Results from a residential survey conducted by The Charleston Forum are now available in a 27-page report compiled by the Center for Research and Public Policy (CRPP), which analyzes the results of 705 completed online surveys from residents in Charleston, Dorchester and Berkeley counties.

The survey was conducted to collect opinions from the community on race relations across a variety of topics, including policing, the judicial process, education, housing, business and willingness to engage in community discussions.

“The one thing that we haven’t learned in the years so far that we thought we should dig into is what attitudes or perspectives are there that people are a little bit apprehensive about sharing in public …” said committee member Brian Duffy. “And, are those things holding us back from making progress together?”

“We engaged the CRPP to design and conduct a forum for us of residents in the tri-county area to find out what we think we are — who we think we are — on these issues of race,” Duffy explained, “and to shine a light now in this 350th year on our collective journey on where we are and where we want to be.”
[pdf-1] The overwhelming majority of those surveyed (89.8 percent) reported a very good (28.5 percent) or good (61.3 percent) quality of life in the tri-county area, but there were some brow-raising discrepancies between white and African American respondents. As with any survey, the results are a snapshot of a specific time and could change.

About two-thirds of white respondents marked that they believed overall race relations in the area have either improved, or stayed at acceptable levels over the last 10 years, where just over half of African American respondents held the same belief.

Even greater differences in agreement were found in more specific statements on policing in the area.

  • 40.6 percent of white respondents believe most officers racially profile when deciding to stop motorists, compared to 73.5 percent of African American respondents.
  • 46.5 percent of white respondents believe officers in the tri-county area treat everyone fairly and evenly, compared to 32.5 percent of African American respondents.
  • 33.1 percent of white respondents have or know someone who has experienced abuse by police officers, compared to 57.8 percent of African American respondents.

Other highlights from the survey results include responses to questions regarding economic opportunities and job discrimination, with African American respondents believing that these systems in the tri-county area are 2-4 times more likely broken than working well.

  • 20.5 percent of African American respondents said employment and wages are working well, compared to 39.7 percent who believe they are broken.
  • 11.4 percent of African American respondents said affirmative action efforts are working well, compared to 31.9 percent who believe they are broken.
  • 12.7 percent of African American respondents said minority community investment programs are working well, compared to 46.9 percent who believe they are broken.

In all categories, the disparities between white and African American respondents show a community of people of color who believe they are being left behind their white neighbors by community leaders and other officials; meanwhile, white respondents are less likely to see problems in the same areas.

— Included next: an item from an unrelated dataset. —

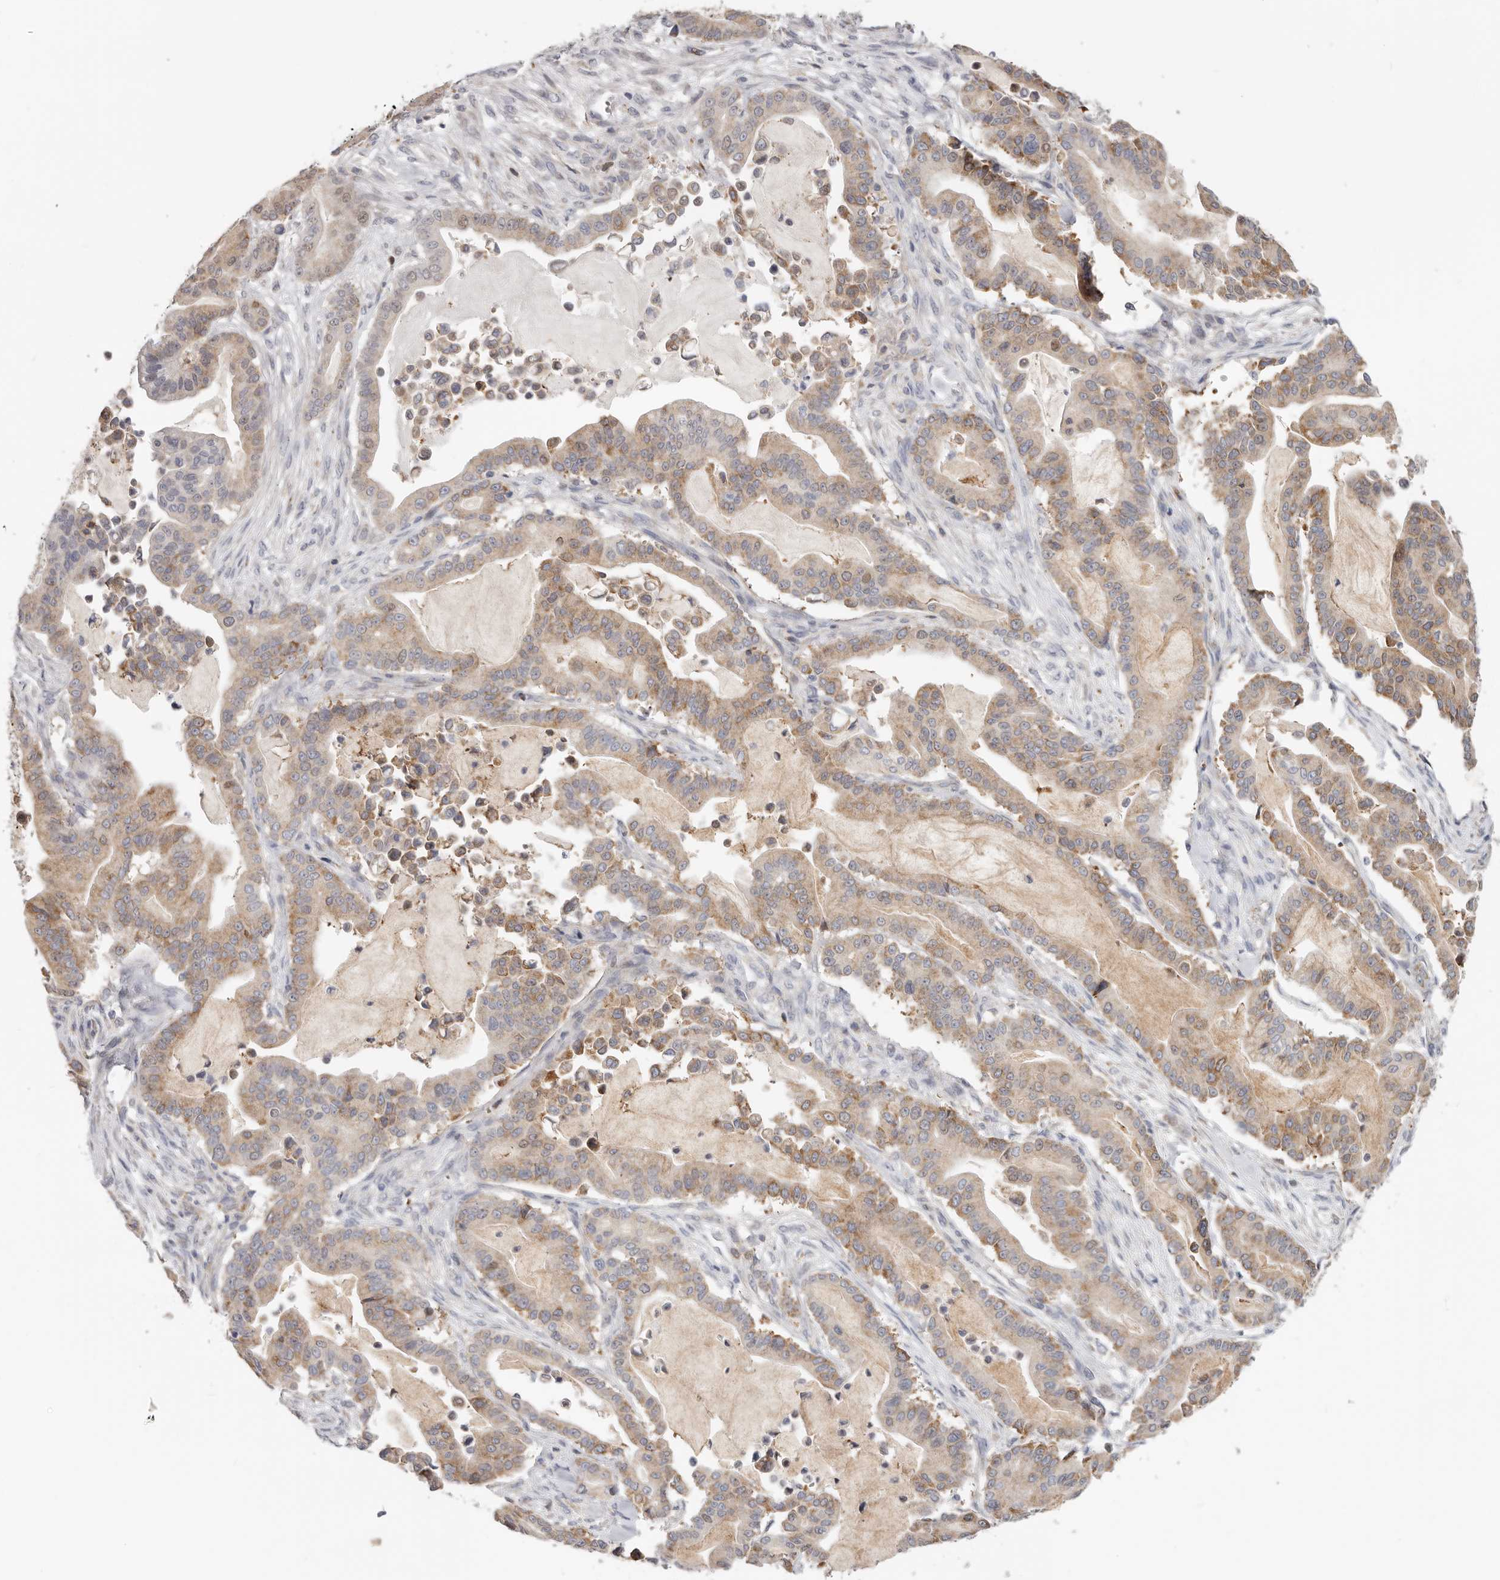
{"staining": {"intensity": "moderate", "quantity": "25%-75%", "location": "cytoplasmic/membranous"}, "tissue": "pancreatic cancer", "cell_type": "Tumor cells", "image_type": "cancer", "snomed": [{"axis": "morphology", "description": "Adenocarcinoma, NOS"}, {"axis": "topography", "description": "Pancreas"}], "caption": "Pancreatic cancer (adenocarcinoma) was stained to show a protein in brown. There is medium levels of moderate cytoplasmic/membranous expression in approximately 25%-75% of tumor cells. (DAB IHC, brown staining for protein, blue staining for nuclei).", "gene": "IL32", "patient": {"sex": "male", "age": 63}}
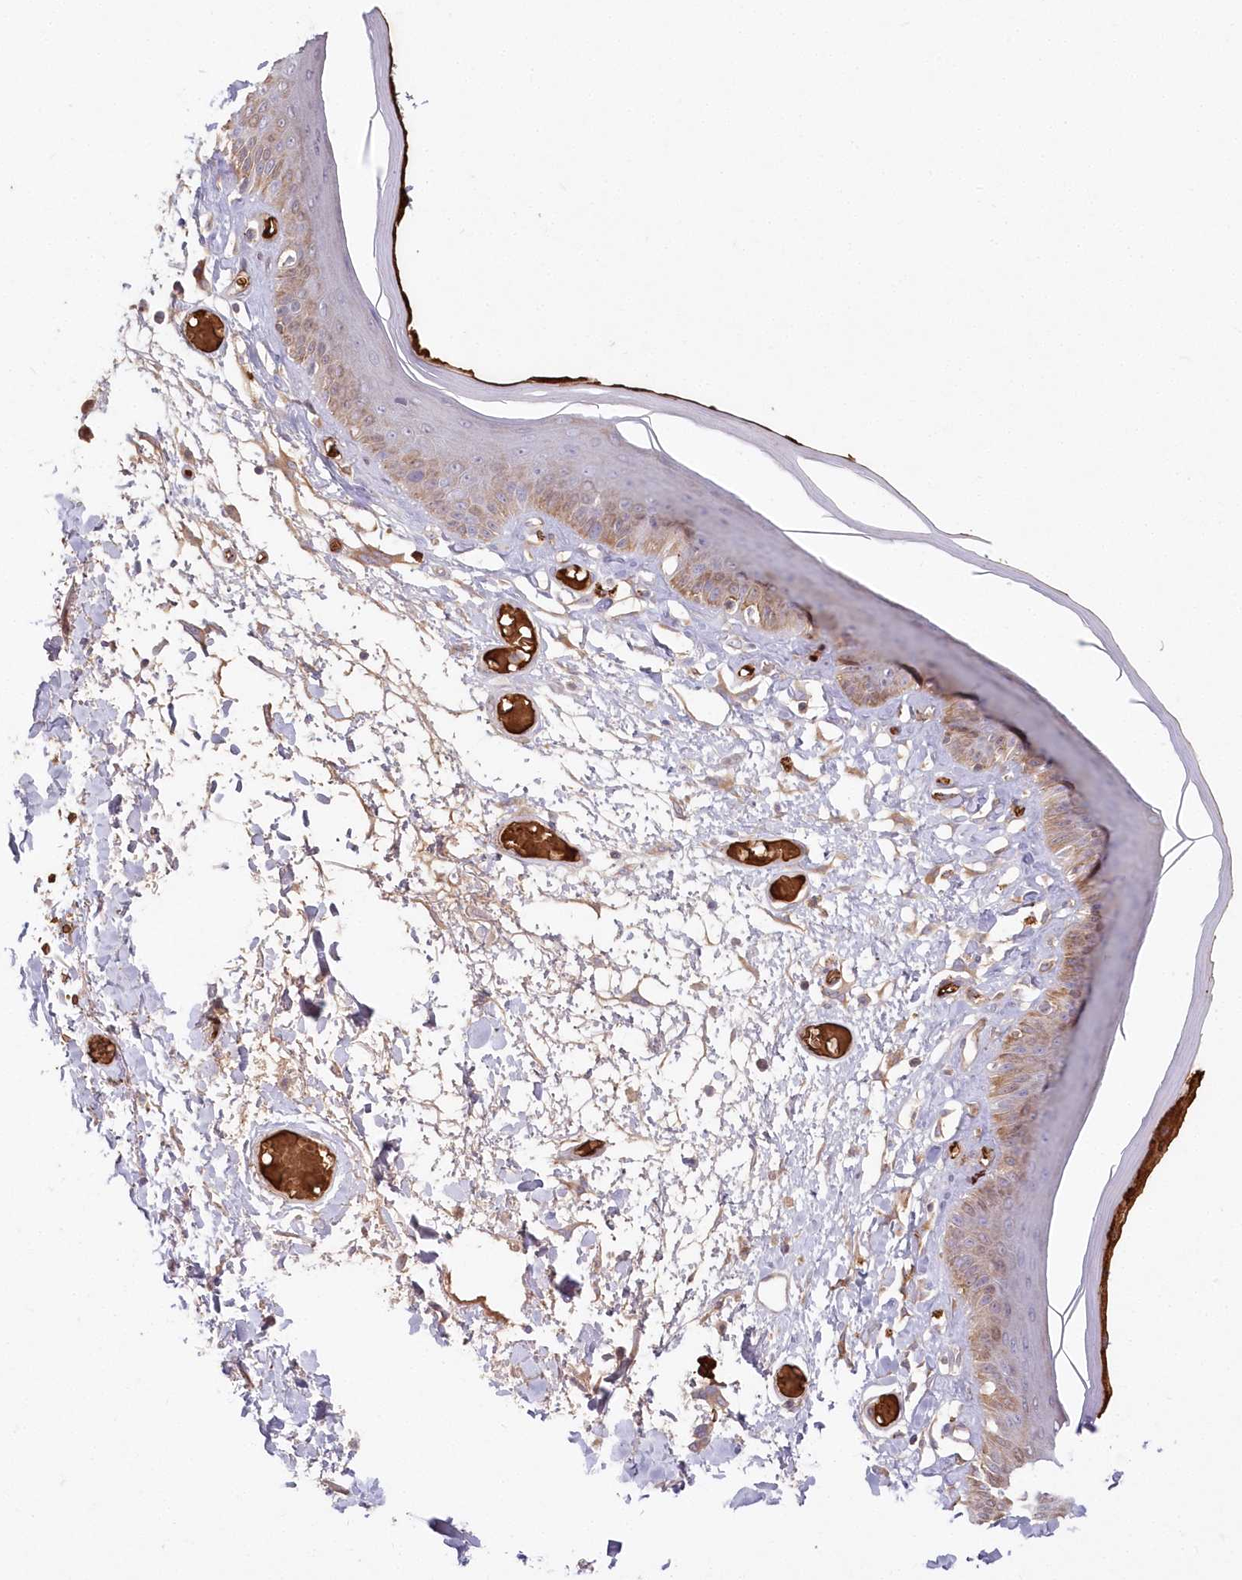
{"staining": {"intensity": "moderate", "quantity": "<25%", "location": "cytoplasmic/membranous"}, "tissue": "skin", "cell_type": "Epidermal cells", "image_type": "normal", "snomed": [{"axis": "morphology", "description": "Normal tissue, NOS"}, {"axis": "topography", "description": "Vulva"}], "caption": "Epidermal cells display low levels of moderate cytoplasmic/membranous staining in about <25% of cells in unremarkable skin.", "gene": "SERINC1", "patient": {"sex": "female", "age": 73}}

“Now we need to discuss where we aren’t achieving these goals and why we aren’t, and that’s what the Forum contends to do in the coming months,” Duffy said. “We are going to go to policy makers, stakeholders, and the constituents of those policy makers and find out what’s not working, what needs to be done.”

Duffy said the Charleston Forum will need the public to get involved at this point by voicing their opinions and building support for the policy proposals that will come out of these results. More than that, those looking to do more can visit the Charleston Forum website and find their active non-profit partners to get involved there

Duffy discussed the results of the survey with panelists Dr. Josie White, Dr. Bernard Powers, Dr Geoffrey Alpert and K.J Kearney, as well as Brian Hicks from the Post and Courier, via Zoom June 14. The discussion was moderated by John Simpkins, president of MDC.